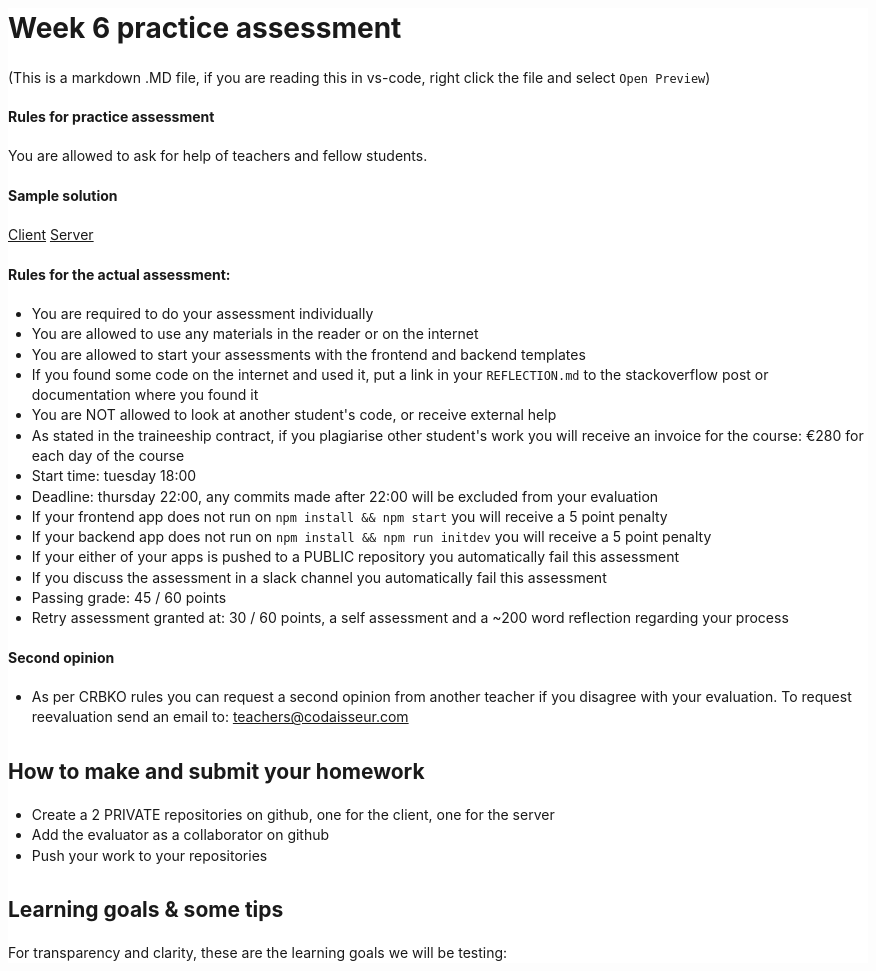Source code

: # Week 6 practice assessment

(This is a markdown .MD file, if you are reading this in vs-code, right click the file and select `Open Preview`)

#### Rules for practice assessment

You are allowed to ask for help of teachers and fellow students.

#### Sample solution

[Client](https://github.com/Reinoptland/cool-story-bro-client)
[Server](https://github.com/Reinoptland/cool-story-bro-server)

#### Rules for the actual assessment:

- You are required to do your assessment individually
- You are allowed to use any materials in the reader or on the internet
- You are allowed to start your assessments with the frontend and backend templates
- If you found some code on the internet and used it, put a link in your `REFLECTION.md` to the stackoverflow post or documentation where you found it
- You are NOT allowed to look at another student's code, or receive external help
- As stated in the traineeship contract, if you plagiarise other student's work you will receive an invoice for the course: €280 for each day of the course
- Start time: tuesday 18:00
- Deadline: thursday 22:00, any commits made after 22:00 will be excluded from your evaluation
- If your frontend app does not run on `npm install && npm start` you will receive a 5 point penalty
- If your backend app does not run on `npm install && npm run initdev` you will receive a 5 point penalty
- If your either of your apps is pushed to a PUBLIC repository you automatically fail this assessment
- If you discuss the assessment in a slack channel you automatically fail this assessment
- Passing grade: 45 / 60 points
- Retry assessment granted at: 30 / 60 points, a self assessment and a ~200 word reflection regarding your process

#### Second opinion

- As per CRBKO rules you can request a second opinion from another teacher if you disagree with your evaluation. To request reevaluation send an email to: teachers@codaisseur.com

## How to make and submit your homework

- Create a 2 PRIVATE repositories on github, one for the client, one for the server
- Add the evaluator as a collaborator on github
- Push your work to your repositories

## Learning goals & some tips

For transparency and clarity, these are the learning goals we will be testing:
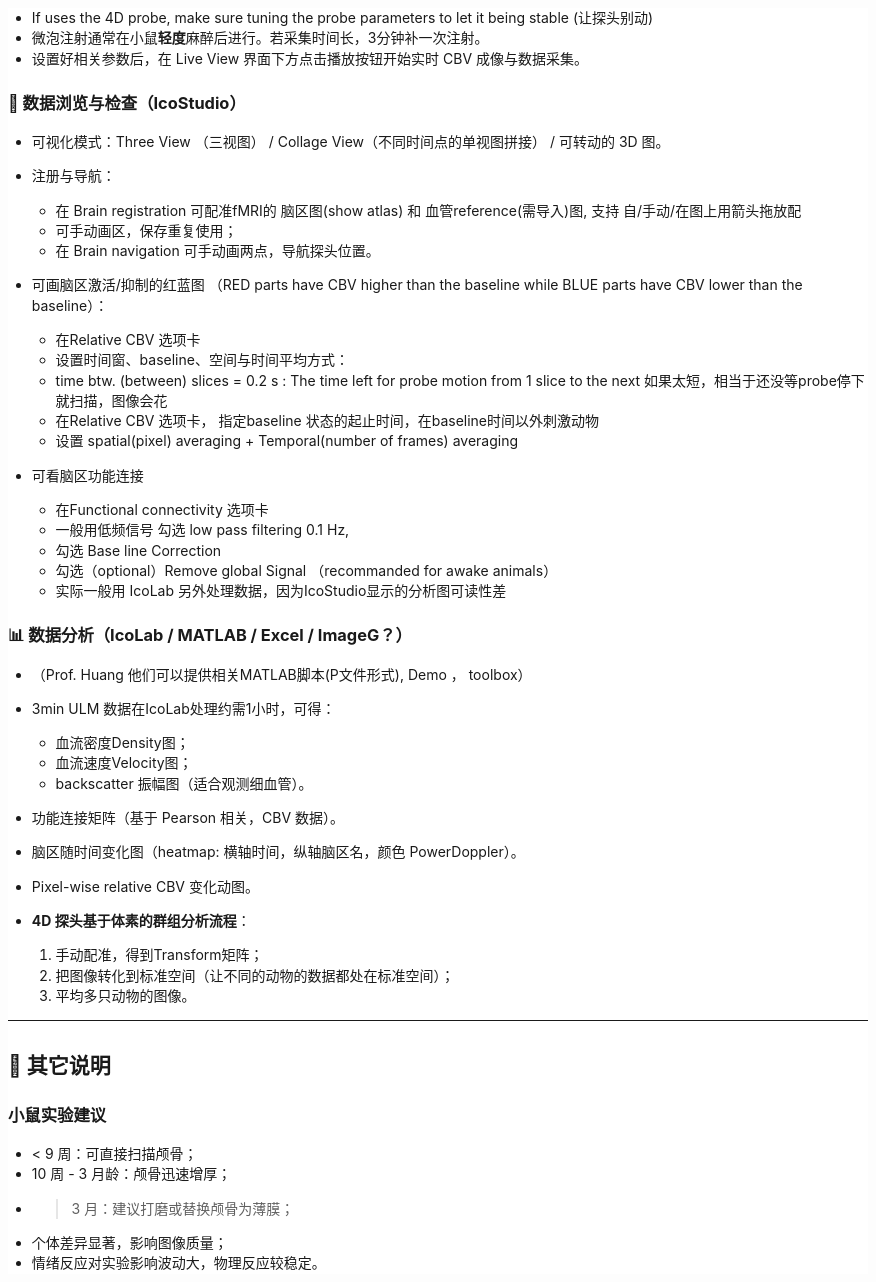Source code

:   * If uses the 4D probe, make sure tuning the probe parameters to let it being stable (让探头别动)
  * 微泡注射通常在小鼠**轻度**麻醉后进行。若采集时间长，3分钟补一次注射。
* 设置好相关参数后，在 Live View 界面下方点击播放按钮开始实时 CBV 成像与数据采集。



### 🧭 数据浏览与检查（IcoStudio）

* 可视化模式：Three View （三视图） / Collage View（不同时间点的单视图拼接） / 可转动的 3D 图。
* 注册与导航：

  * 在 Brain registration 可配准fMRI的 脑区图(show atlas) 和 血管reference(需导入)图, 支持 自/手动/在图上用箭头拖放配
  * 可手动画区，保存重复使用；
  * 在 Brain navigation 可手动画两点，导航探头位置。
* 可画脑区激活/抑制的红蓝图 （RED parts have CBV higher than the baseline while BLUE parts have CBV lower than the baseline）：
  * 在Relative CBV 选项卡
  * 设置时间窗、baseline、空间与时间平均方式：
  * time btw. (between) slices  = 0.2 s  : The time left for probe motion from 1 slice to the next 如果太短，相当于还没等probe停下就扫描，图像会花
  * 在Relative CBV 选项卡， 指定baseline 状态的起止时间，在baseline时间以外刺激动物
  * 设置 spatial(pixel) averaging + Temporal(number of frames) averaging
* 可看脑区功能连接

  * 在Functional connectivity 选项卡
  * 一般用低频信号 勾选 low pass filtering 0.1 Hz, 
  * 勾选 Base line Correction
  * 勾选（optional）Remove global Signal （recommanded for awake animals）
  * 实际一般用 IcoLab 另外处理数据，因为IcoStudio显示的分析图可读性差

### 📊 数据分析（IcoLab / MATLAB / Excel / ImageG？）

* （Prof. Huang 他们可以提供相关MATLAB脚本(P文件形式), Demo ， toolbox）
* 3min ULM 数据在IcoLab处理约需1小时，可得：

  * 血流密度Density图；
  * 血流速度Velocity图；
  * backscatter 振幅图（适合观测细血管）。
* 功能连接矩阵（基于 Pearson 相关，CBV 数据）。
* 脑区随时间变化图（heatmap: 横轴时间，纵轴脑区名，颜色 PowerDoppler）。
* Pixel-wise relative CBV 变化动图。
* **4D 探头基于体素的群组分析流程**：

  1. 手动配准，得到Transform矩阵；
  2. 把图像转化到标准空间（让不同的动物的数据都处在标准空间）；
  3. 平均多只动物的图像。

---

## 🧪 其它说明

### 小鼠实验建议

* < 9 周：可直接扫描颅骨；
* 10 周 - 3 月龄：颅骨迅速增厚；
* > 3 月：建议打磨或替换颅骨为薄膜；
* 个体差异显著，影响图像质量；
* 情绪反应对实验影响波动大，物理反应较稳定。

________________________________________

TASK DIRECTIONS: Go through all the entries and switch every "penalty" to "deduction", keeping everything else the same. Leave the pictures out of your answer.

SOLUTION FOR THIS PROBLEM:
Source code

: # Week 6 practice assessment

(This is a markdown .MD file, if you are reading this in vs-code, right click the file and select `Open Preview`)

#### Rules for practice assessment

You are allowed to ask for help of teachers and fellow students.

#### Sample solution

[Client](https://github.com/Reinoptland/cool-story-bro-client)
[Server](https://github.com/Reinoptland/cool-story-bro-server)

#### Rules for the actual assessment:

- You are required to do your assessment individually
- You are allowed to use any materials in the reader or on the internet
- You are allowed to start your assessments with the frontend and backend templates
- If you found some code on the internet and used it, put a link in your `REFLECTION.md` to the stackoverflow post or documentation where you found it
- You are NOT allowed to look at another student's code, or receive external help
- As stated in the traineeship contract, if you plagiarise other student's work you will receive an invoice for the course: €280 for each day of the course
- Start time: tuesday 18:00
- Deadline: thursday 22:00, any commits made after 22:00 will be excluded from your evaluation
- If your frontend app does not run on `npm install && npm start` you will receive a 5 point deduction
- If your backend app does not run on `npm install && npm run initdev` you will receive a 5 point deduction
- If your either of your apps is pushed to a PUBLIC repository you automatically fail this assessment
- If you discuss the assessment in a slack channel you automatically fail this assessment
- Passing grade: 45 / 60 points
- Retry assessment granted at: 30 / 60 points, a self assessment and a ~200 word reflection regarding your process

#### Second opinion

- As per CRBKO rules you can request a second opinion from another teacher if you disagree with your evaluation. To request reevaluation send an email to: teachers@codaisseur.com

## How to make and submit your homework

- Create a 2 PRIVATE repositories on github, one for the client, one for the server
- Add the evaluator as a collaborator on github
- Push your work to your repositories

## Learning goals & some tips

For transparency and clarity, these are the learning goals we will be testing:
Source code

:   * If uses the 4D probe, make sure tuning the probe parameters to let it being stable (让探头别动)
  * 微泡注射通常在小鼠**轻度**麻醉后进行。若采集时间长，3分钟补一次注射。
* 设置好相关参数后，在 Live View 界面下方点击播放按钮开始实时 CBV 成像与数据采集。



### 🧭 数据浏览与检查（IcoStudio）

* 可视化模式：Three View （三视图） / Collage View（不同时间点的单视图拼接） / 可转动的 3D 图。
* 注册与导航：

  * 在 Brain registration 可配准fMRI的 脑区图(show atlas) 和 血管reference(需导入)图, 支持 自/手动/在图上用箭头拖放配
  * 可手动画区，保存重复使用；
  * 在 Brain navigation 可手动画两点，导航探头位置。
* 可画脑区激活/抑制的红蓝图 （RED parts have CBV higher than the baseline while BLUE parts have CBV lower than the baseline）：
  * 在Relative CBV 选项卡
  * 设置时间窗、baseline、空间与时间平均方式：
  * time btw. (between) slices  = 0.2 s  : The time left for probe motion from 1 slice to the next 如果太短，相当于还没等probe停下就扫描，图像会花
  * 在Relative CBV 选项卡， 指定baseline 状态的起止时间，在baseline时间以外刺激动物
  * 设置 spatial(pixel) averaging + Temporal(number of frames) averaging
* 可看脑区功能连接

  * 在Functional connectivity 选项卡
  * 一般用低频信号 勾选 low pass filtering 0.1 Hz, 
  * 勾选 Base line Correction
  * 勾选（optional）Remove global Signal （recommanded for awake animals）
  * 实际一般用 IcoLab 另外处理数据，因为IcoStudio显示的分析图可读性差

### 📊 数据分析（IcoLab / MATLAB / Excel / ImageG？）

* （Prof. Huang 他们可以提供相关MATLAB脚本(P文件形式), Demo ， toolbox）
* 3min ULM 数据在IcoLab处理约需1小时，可得：

  * 血流密度Density图；
  * 血流速度Velocity图；
  * backscatter 振幅图（适合观测细血管）。
* 功能连接矩阵（基于 Pearson 相关，CBV 数据）。
* 脑区随时间变化图（heatmap: 横轴时间，纵轴脑区名，颜色 PowerDoppler）。
* Pixel-wise relative CBV 变化动图。
* **4D 探头基于体素的群组分析流程**：

  1. 手动配准，得到Transform矩阵；
  2. 把图像转化到标准空间（让不同的动物的数据都处在标准空间）；
  3. 平均多只动物的图像。

---

## 🧪 其它说明

### 小鼠实验建议

* < 9 周：可直接扫描颅骨；
* 10 周 - 3 月龄：颅骨迅速增厚；
* > 3 月：建议打磨或替换颅骨为薄膜；
* 个体差异显著，影响图像质量；
* 情绪反应对实验影响波动大，物理反应较稳定。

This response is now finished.